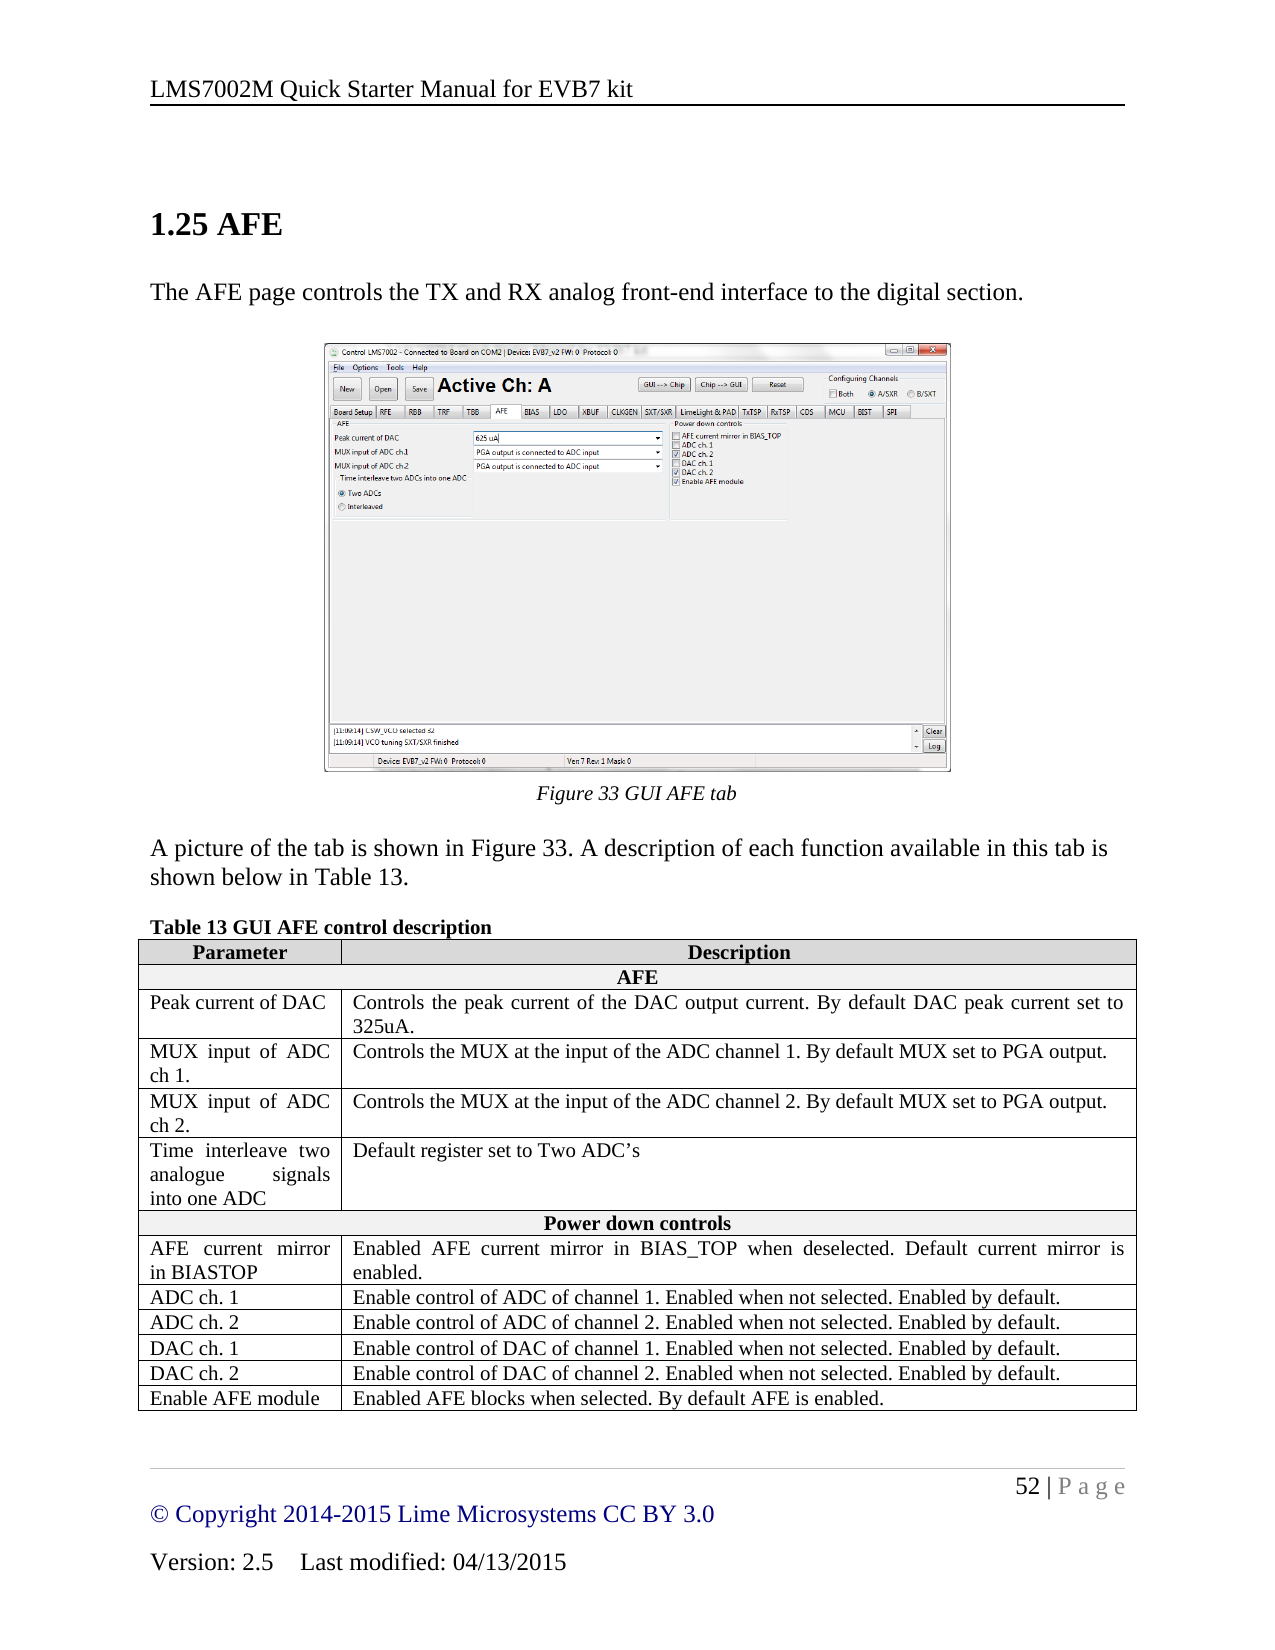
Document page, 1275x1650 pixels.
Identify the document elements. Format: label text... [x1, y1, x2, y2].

table_cell Enabled AFE blocks when selected. By default AFE is enabled. [342, 1386, 1136, 1410]
table_cell DAC ch. 2 [139, 1361, 341, 1384]
table_cell Enable AFE module [139, 1386, 341, 1410]
table_cell Peak current of DAC [139, 990, 341, 1038]
table_cell Enable control of ADC of channel 2. Enabled when not selected. Enabled by default. [342, 1310, 1136, 1334]
text Table 13 GUI AFE control description [150, 915, 1125, 939]
table_cell Controls the peak current of the DAC output current. By default DAC peak current set to 325uA. [342, 990, 1136, 1038]
table_header Description [342, 940, 1136, 964]
picture [324, 343, 951, 772]
table_header Parameter [139, 940, 341, 964]
table_cell Enable control of ADC of channel 1. Enabled when not selected. Enabled by default. [342, 1285, 1136, 1309]
table_cell DAC ch. 1 [139, 1335, 341, 1359]
table_cell AFE current mirror in BIASTOP [139, 1236, 341, 1284]
table_cell Enable control of DAC of channel 1. Enabled when not selected. Enabled by default. [342, 1335, 1136, 1359]
table_cell ADC ch. 1 [139, 1285, 341, 1309]
text A picture of the tab is shown in Figure 33. A description of each function available in this tab is shown below in Table 13. [150, 833, 1125, 891]
table_cell ADC ch. 2 [139, 1310, 341, 1334]
table_cell MUX input of ADC ch 2. [139, 1089, 341, 1137]
table_cell Time interleave two analogue signals into one ADC [139, 1138, 341, 1210]
text The AFE page controls the TX and RX analog front-end interface to the digital section. [150, 277, 1125, 306]
table_cell Enabled AFE current mirror in BIAS_TOP when deselected. Default current mirror is enabled. [342, 1236, 1136, 1284]
table_cell Power down controls [139, 1211, 1136, 1235]
text Figure 33 GUI AFE tab [150, 781, 1125, 804]
table_cell Enable control of DAC of channel 2. Enabled when not selected. Enabled by default. [342, 1361, 1136, 1384]
table_cell MUX input of ADC ch 1. [139, 1039, 341, 1087]
table_cell Controls the MUX at the input of the ADC channel 1. By default MUX set to PGA output. [342, 1039, 1136, 1087]
table_cell Default register set to Two ADC’s [342, 1138, 1136, 1210]
subtitle AFE [150, 204, 1125, 242]
table_cell AFE [139, 965, 1136, 989]
table_cell Controls the MUX at the input of the ADC channel 2. By default MUX set to PGA output. [342, 1089, 1136, 1137]
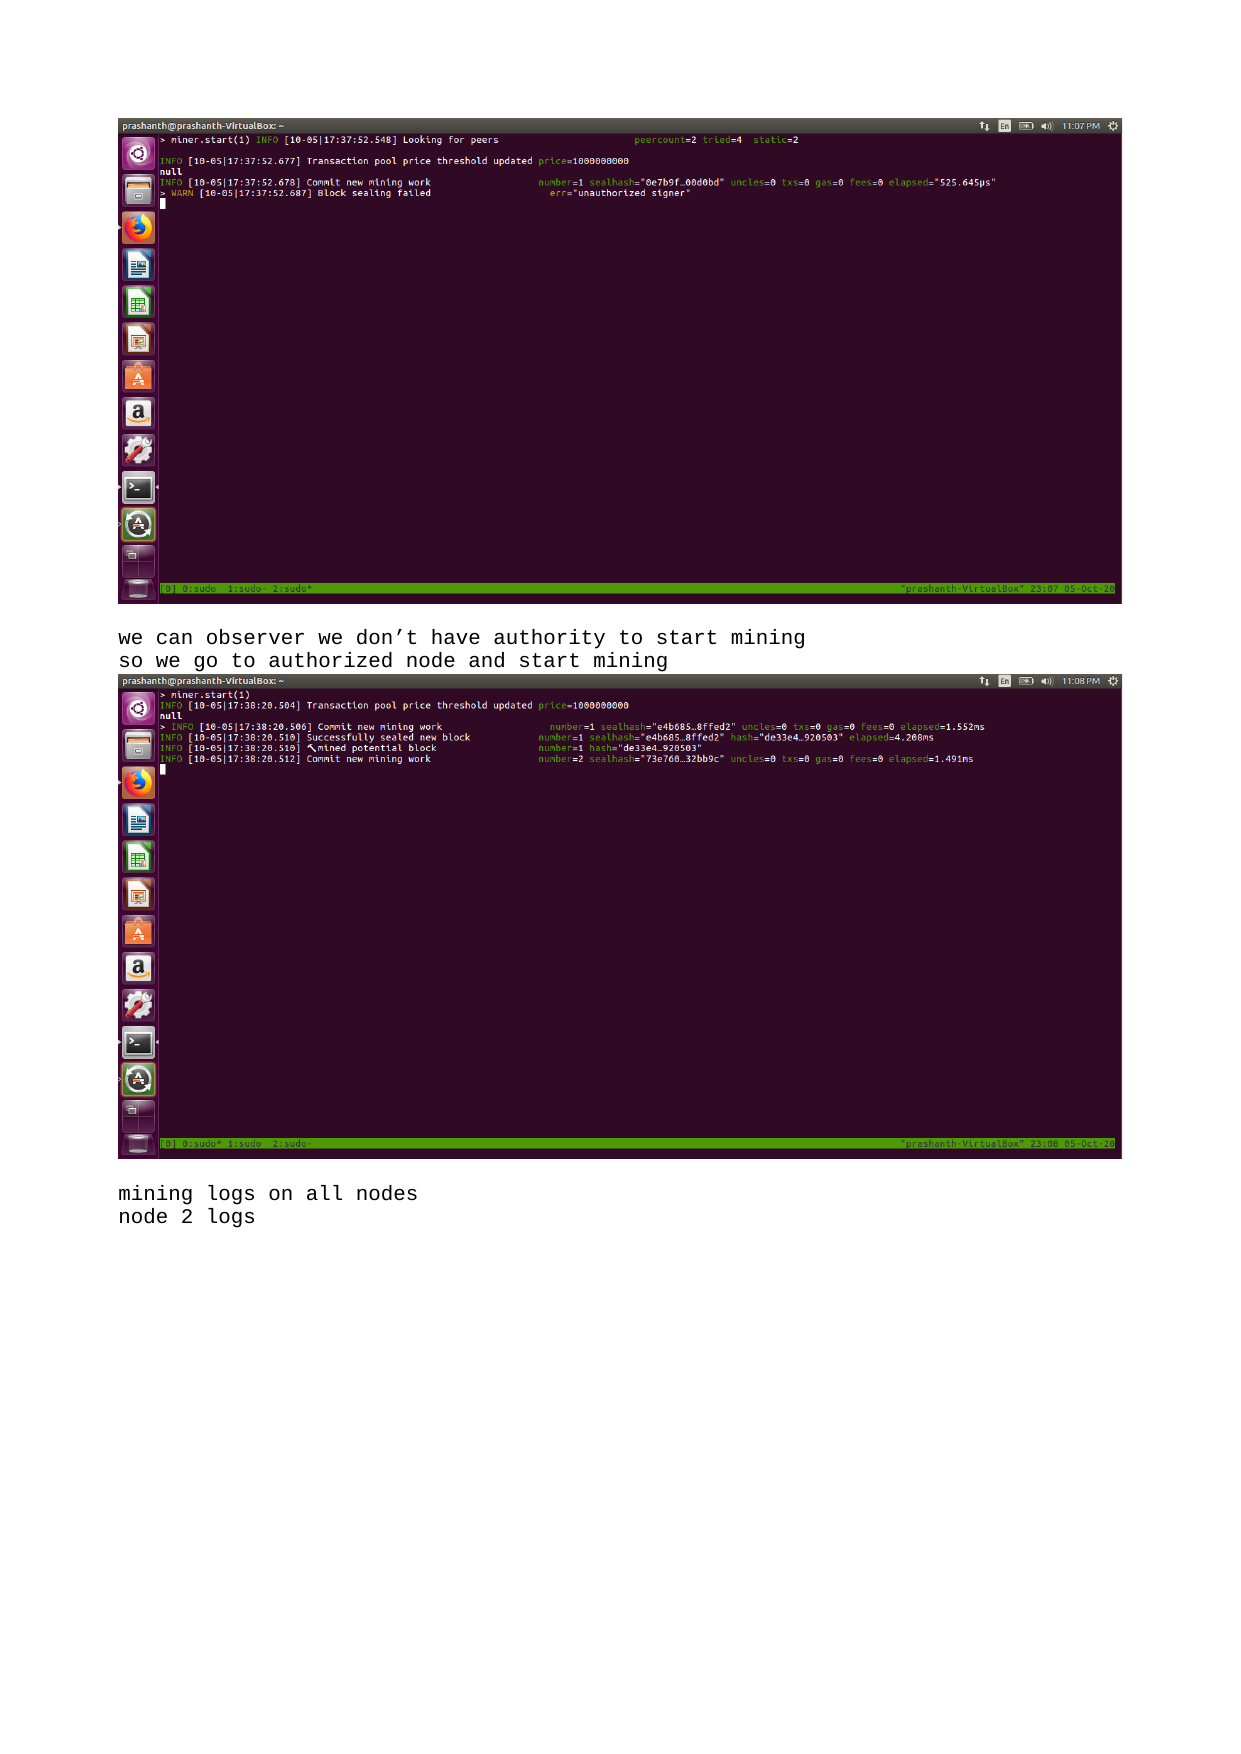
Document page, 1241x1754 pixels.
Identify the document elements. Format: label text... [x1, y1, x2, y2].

picture [118, 674, 1123, 1159]
picture [118, 118, 1123, 604]
text node 2 logs [118, 1206, 1122, 1230]
text mining logs on all nodes [118, 1183, 1122, 1206]
text we can observer we don’t have authority to start mining [118, 627, 1122, 650]
text so we go to authorized node and start mining [118, 650, 1122, 674]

____________________

WHAT IS NEEDED = Pull out every line of the listing above, from the one containing "table_cell Enabled AFE blocks" down to the one containing "text Table 13", including both of those lines, and copy them character for character.

TASK RESPONSE =
table_cell Enabled AFE blocks when selected. By default AFE is enabled. [342, 1386, 1136, 1410]
table_cell DAC ch. 2 [139, 1361, 341, 1384]
table_cell Enable AFE module [139, 1386, 341, 1410]
table_cell Peak current of DAC [139, 990, 341, 1038]
table_cell Enable control of ADC of channel 2. Enabled when not selected. Enabled by default. [342, 1310, 1136, 1334]
text Table 13 GUI AFE control description [150, 915, 1125, 939]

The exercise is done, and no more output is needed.